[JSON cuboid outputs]
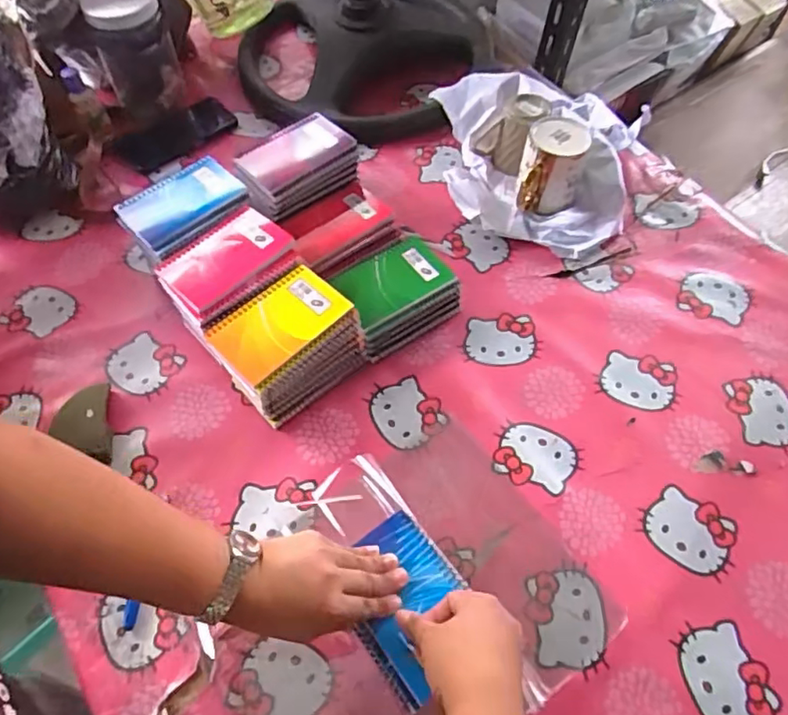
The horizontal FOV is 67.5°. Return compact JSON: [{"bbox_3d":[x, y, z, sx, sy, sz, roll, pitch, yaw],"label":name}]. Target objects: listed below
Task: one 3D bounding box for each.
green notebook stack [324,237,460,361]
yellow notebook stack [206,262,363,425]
[{"bbox_3d":[0.002,-0.074,0.697,0.136,0.053,0.106,-30,63,-17],"label":"green notebook stack"},{"bbox_3d":[-0.114,-0.012,0.635,0.133,0.095,0.099,-36,65,-19],"label":"yellow notebook stack"}]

Work instructions:
Reply with an exact copy of the lines running from the one containing "Task: one 3D bounding box for each." through the end of the entries above, both ends included.

Exercise answer:
Task: one 3D bounding box for each.
green notebook stack [324,237,460,361]
yellow notebook stack [206,262,363,425]
[{"bbox_3d":[0.002,-0.074,0.697,0.136,0.053,0.106,-30,63,-17],"label":"green notebook stack"},{"bbox_3d":[-0.114,-0.012,0.635,0.133,0.095,0.099,-36,65,-19],"label":"yellow notebook stack"}]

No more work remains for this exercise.